A DPIA is a structured process to identify and manage privacy risks before launching a new product or process that involves high-risk data processing. **When a DPIA is mandatory:** - Deployment of new technology processing personal data - Large-scale sensitive data processing - Systematic monitoring of public spaces - Profiling of individuals (recommendations, credit, employment) - Processing of children's data **For AI:** Almost every consumer-facing AI product requires a DPIA. If your product generates personal profiles, assesses predispositions, recommends content, assigns credit scores, or makes accept/reject decisions — a DPIA is mandatory. **What a DPIA includes:** Description of processing and its purposes; necessity and proportionality assessment; identification of privacy risks; planned mitigation measures; outcome: acceptable-risk process vs. process requiring authority approval.

Amendment 13 adds a new dimension to the AI discussion — a transparency obligation. **Hallucinations and incorrect outputs:** What happens when an AI model generates false information about a person? For example: an AI credit recommendation system based on erroneous data, or an HR system that rejects candidates based on faulty analysis. Amendment 13 requires: (a) disclosure that a decision was made by an automated system; (b) a right to review and correction; (c) an appeals mechanism. **Deepfakes:** Creating harmful AI-generated content (deepfake video, synthetic voice) increases exposure to privacy + defamation claims. Amendment 13 does not address this directly, but the transparency obligation continues to apply. **AI vendor agreements:** If you use an OpenAI, Google, or other provider API, you are a "data processor" not a "database owner". Obligations still apply: sign a Data Processing Agreement (DPA) with the vendor, verify the vendor meets GDPR/Amendment 13 standards, and document the chain.

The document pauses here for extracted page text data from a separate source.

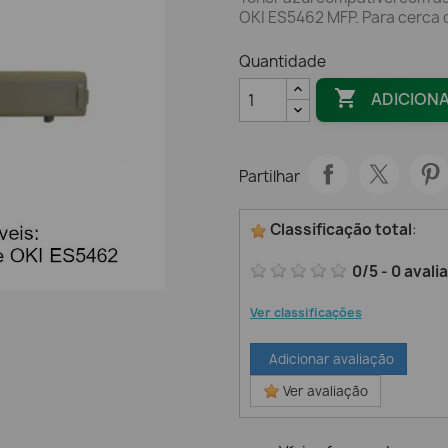
OKI ES5462 MFP. Para cerca
Quantidade

ADICION
Partilhar
Classificação total
:
0
/
5
-
0
avali
Ver classificações
Adicionar avaliação
Ver avaliação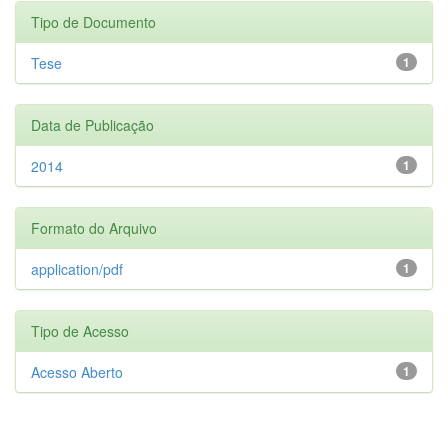
Tipo de Documento
Tese
1
Data de Publicação
2014
1
Formato do Arquivo
application/pdf
1
Tipo de Acesso
Acesso Aberto
1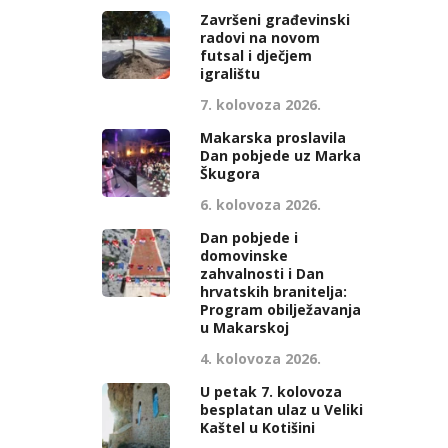
Završeni građevinski
radovi na novom
futsal i dječjem
igralištu
7. kolovoza 2026.
Makarska proslavila
Dan pobjede uz Marka
Škugora
6. kolovoza 2026.
Dan pobjede i
domovinske
zahvalnosti i Dan
hrvatskih branitelja:
Program obilježavanja
u Makarskoj
4. kolovoza 2026.
U petak 7. kolovoza
besplatan ulaz u Veliki
Kaštel u Kotišini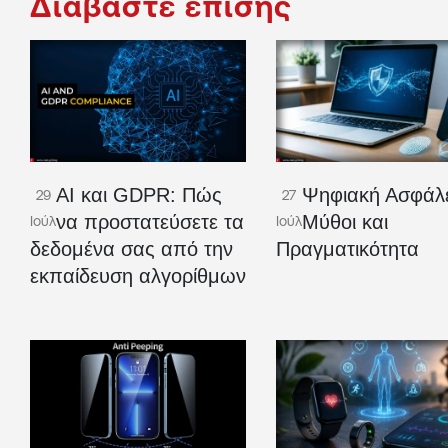
Διαβάστε επίσης
AI και GDPR: Πώς
Ψηφιακή Ασφάλε
29
27
να προστατεύσετε τα
Μύθοι και
Ιούλ
Ιούλ
δεδομένα σας από την
Πραγματικότητα
εκπαίδευση αλγορίθμων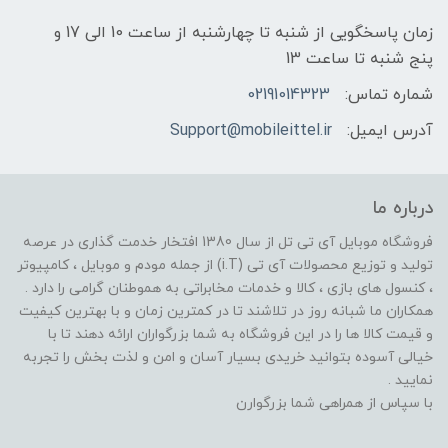
زمان پاسخگویی از شنبه تا چهارشنبه از ساعت 10 الی 17 و
پنج شنبه تا ساعت 13
شماره تماس:
02191014323
آدرس ایمیل:
Support@mobileittel.ir
درباره ما
فروشگاه موبایل آی تی تل از سال 1380 افتخار خدمت گذاری در عرصه
تولید و توزیع محصولات آی تی (i.T) از جمله مودم و موبایل ، کامپیوتر
، کنسول های بازی ، کالا و خدمات مخابراتی به هموطنان گرامی را دارد .
همکاران ما شبانه روز در تلاشند تا در کمترین زمان و با بهترین کیفیت
و قیمت کالا ها را در این فروشگاه به شما بزرگواران ارائه دهند تا با
خیالی آسوده بتوانید خریدی بسیار آسان و امن و لذت بخش را تجربه
نمایید .
با سپاس از همراهی شما بزرگوارن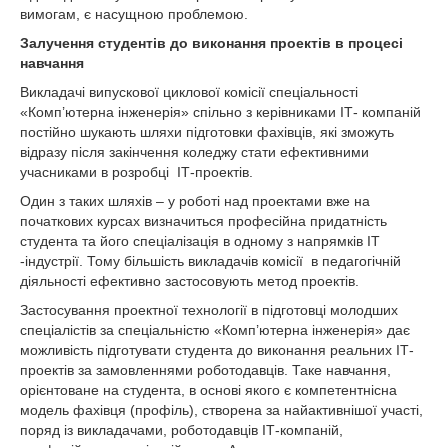
вимогам, є насущною проблемою.
Залучення студентів до виконання проектів в процесі
навчання
Викладачі випускової циклової комісії спеціальності
«Комп’ютерна інженерія» спільно з керівниками ІТ- компаній
постійно шукають шляхи підготовки фахівців, які зможуть
відразу після закінчення коледжу стати ефективними
учасниками в розробці ІТ-проектів.
Один з таких шляхів – у роботі над проектами вже на
початкових курсах визначиться професійна придатність
студента та його спеціалізація в одному з напрямків ІТ
-індустрії. Тому більшість викладачів комісії в педагогічній
діяльності ефективно застосовують метод проектів.
Застосування проектної технології в підготовці молодших
спеціалістів за спеціальністю «Комп’ютерна інженерія» дає
можливість підготувати студента до виконання реальних ІТ-
проектів за замовленнями роботодавців. Таке навчання,
орієнтоване на студента, в основі якого є компетентнісна
модель фахівця (профіль), створена за найактивнішої участі,
поряд із викладачами, роботодавців ІТ-компаній,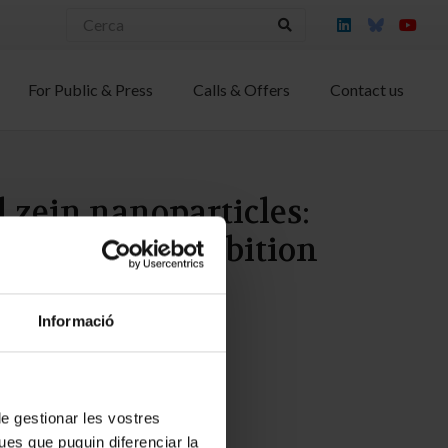
For Public & Press
Calls & Offers
Contact us
d zein nanoparticles:
enzymatic inhibition
Informació
 de gestionar les vostres
ues que puguin diferenciar la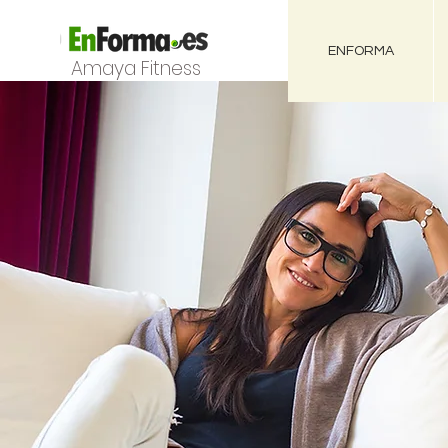
ENFORMA
Amaya Fitness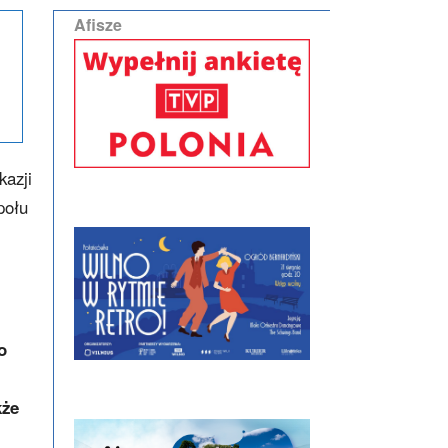
Afisze
kazji
połu
o
kże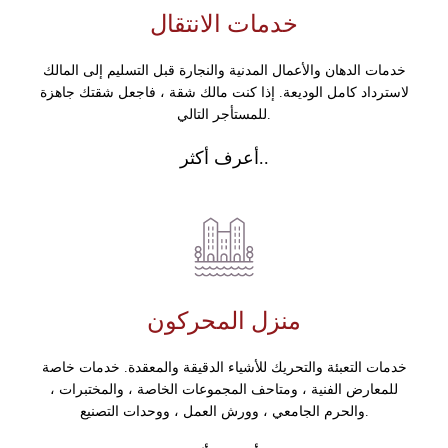
خدمات الانتقال
خدمات الدهان والأعمال المدنية والنجارة قبل التسليم إلى المالك
لاسترداد كامل الوديعة. إذا كنت مالك شقة ، فاجعل شقتك جاهزة
للمستأجر التالي.
أعرف أكثر..
منزل المحركون
خدمات التعبئة والتحريك للأشياء الدقيقة والمعقدة. خدمات خاصة
للمعارض الفنية ، ومتاحف المجموعات الخاصة ، والمختبرات ،
والحرم الجامعي ، وورش العمل ، ووحدات التصنيع.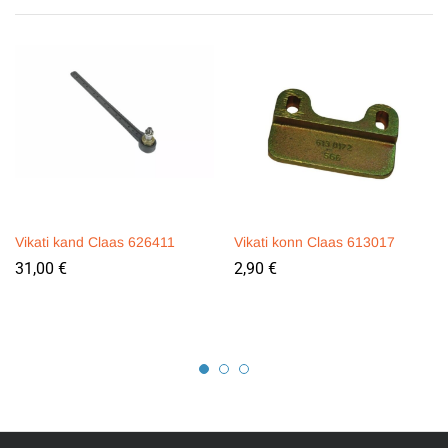
Vikati kand Claas 626411
Vikati konn Claas 613017
31,00
€
2,90
€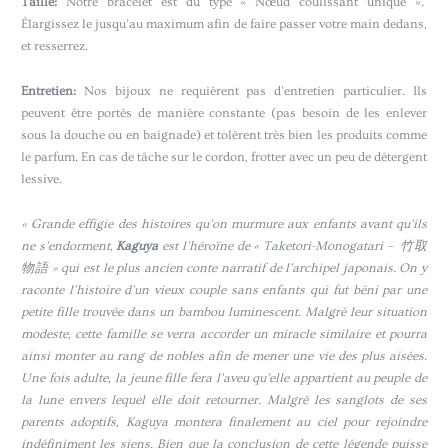
Taille:
Notre bracelet est du type « Nœud coulissant unique ».
Élargissez le jusqu’au maximum afin de faire passer votre main dedans,
et resserrez.
Entretien:
Nos bijoux ne requièrent pas d’entretien particulier. Ils
peuvent être portés de manière constante (pas besoin de les enlever
sous la douche ou en baignade) et tolèrent très bien les produits comme
le parfum. En cas de tâche sur le cordon, frotter avec un peu de détergent
lessive.
« Grande effigie des histoires qu’on murmure aux enfants avant qu’ils
ne s’endorment,
Kaguya
est l’héroïne de « Taketori-Monogatari – 竹取
物語 » qui est le plus ancien conte narratif de l’archipel japonais. On y
raconte l’histoire d’un vieux couple sans enfants qui fut béni par une
petite fille trouvée dans un bambou luminescent. Malgré leur situation
modeste, cette famille se verra accorder un miracle similaire et pourra
ainsi monter au rang de nobles afin de mener une vie des plus aisées.
Une fois adulte, la jeune fille fera l’aveu qu’elle appartient au peuple de
la lune envers lequel elle doit retourner. Malgré les sanglots de ses
parents adoptifs, Kaguya montera finalement au ciel pour rejoindre
indéfiniment les siens. Bien que la conclusion de cette légende puisse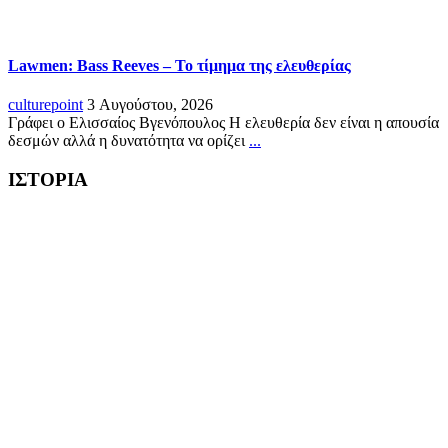
Lawmen: Bass Reeves – Το τίμημα της ελευθερίας
culturepoint
3 Αυγούστου, 2026
Γράφει ο Ελισσαίος Βγενόπουλος Η ελευθερία δεν είναι η απουσία
δεσμών αλλά η δυνατότητα να ορίζει
...
ΙΣΤΟΡΙΑ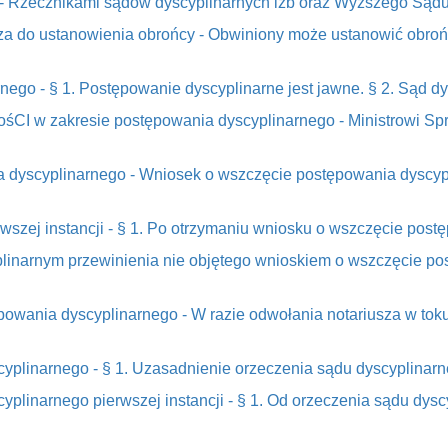
 - Rzecznikami sądów dyscyplinarnych izb oraz Wyższego Sądu 
sza do ustanowienia obrońcy - Obwiniony może ustanowić obro
ego - § 1. Postępowanie dyscyplinarne jest jawne. § 2. Sąd dys
wośCI w zakresie postępowania dyscyplinarnego - Ministrowi S
a dyscyplinarnego - Wniosek o wszczęcie postępowania dyscyp
rwszej instancji - § 1. Po otrzymaniu wniosku o wszczęcie pos
linarnym przewinienia nie objętego wnioskiem o wszczęcie pos
ępowania dyscyplinarnego - W razie odwołania notariusza w to
cyplinarnego - § 1. Uzasadnienie orzeczenia sądu dyscyplinarn
yplinarnego pierwszej instancji - § 1. Od orzeczenia sądu dysc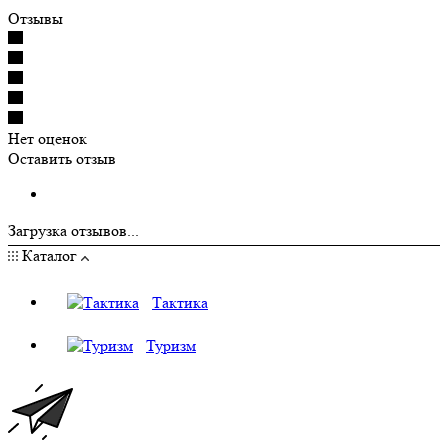
Отзывы
Нет оценок
Оставить отзыв
Загрузка отзывов...
Каталог
Тактика
Туризм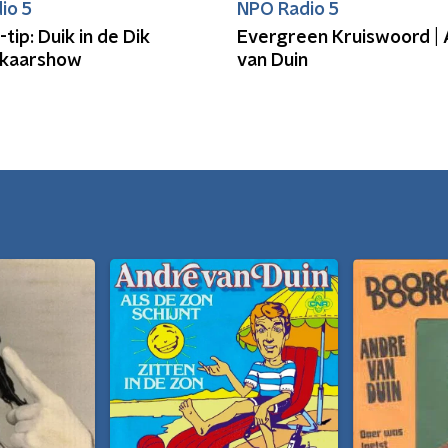
io 5
NPO Radio 5
tip: Duik in de Dik
Evergreen Kruiswoord |
kaarshow
van Duin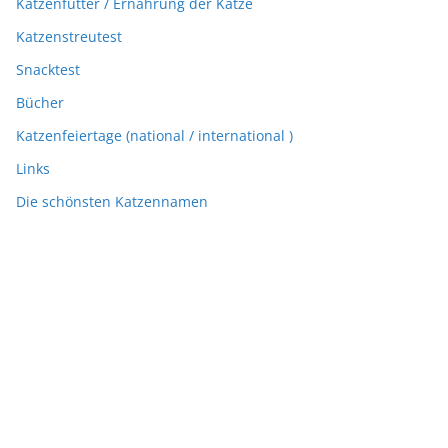
Katzenfutter / Ernährung der Katze
Katzenstreutest
Snacktest
Bücher
Katzenfeiertage (national / international )
Links
Die schönsten Katzennamen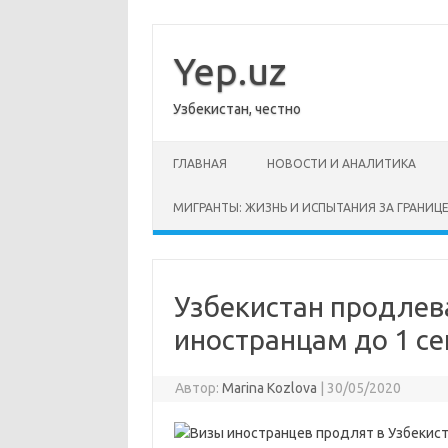
Перейти
к
содержимому
Yep.uz
Узбекистан, честно
ГЛАВНАЯ
НОВОСТИ И АНАЛИТИКА
МИГРАНТЫ: ЖИЗНЬ И ИСПЫТАНИЯ ЗА ГРАНИЦ
Узбекистан продлев
иностранцам до 1 се
Автор:
Marina Kozlova
|
30/05/2020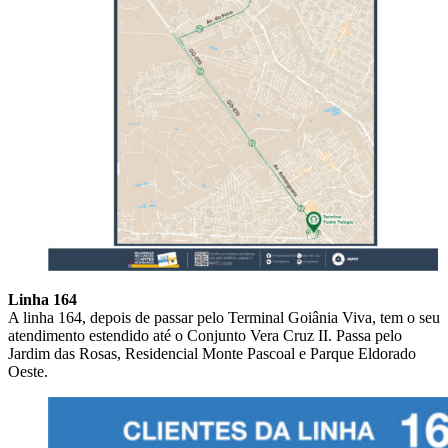
Linha 164
A linha 164, depois de passar pelo Terminal Goiânia Viva, tem o seu
atendimento estendido até o Conjunto Vera Cruz II. Passa pelo
Jardim das Rosas, Residencial Monte Pascoal e Parque Eldorado
Oeste.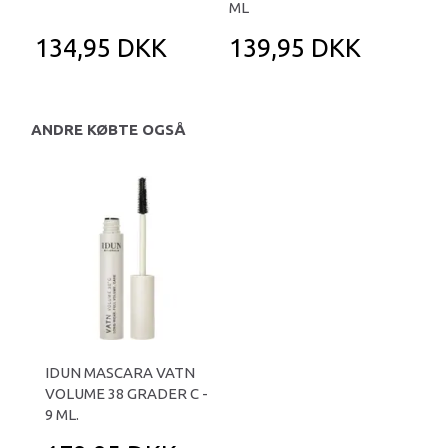
ML
134,95 DKK
139,95 DKK
1
ANDRE KØBTE OGSÅ
IDUN MASCARA VATN
VOLUME 38 GRADER C -
9 ML.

**Fines under Amendment 13:** The Israeli Privacy Protection Authority (ILPPA) now has authority to impose administrative fines: - Minor violations: up to NIS 100,000 - Serious violations: up to NIS 1,000,000 - Aggravating circumstances (intent, negligence, large scale): up to millions of shekels **Individuals can sue directly:** In addition to authority fines, individuals whose data was breached can bring civil claims — including damages without proving actual loss. **What increases risk:** - Failure to appoint a DPO when required - Failure to conduct DPIA for high-risk processes - Failure to notify the authority of a data breach within 72 hours - Retaining data beyond the required period

Amendment 13 encourages — and in some cases requires — the use of technologies that reduce privacy intrusion. **PETs relevant to AI:** - **Differential Privacy:** Adding statistical noise to training data so specific individuals cannot be identified - **Federated Learning:** Decentralised model training — data stays on the device, only parameters are shared - **Anonymisation & Pseudonymisation:** Removing/replacing personal identifiers before training - **Synthetic Data:** Using AI-generated synthetic data for training instead of real data **Practical recommendation:** Building AI training pipelines with recognised PETs from the outset — not only reduces legal risk but becomes an investment policy: large buyers and enterprise clients increasingly require it.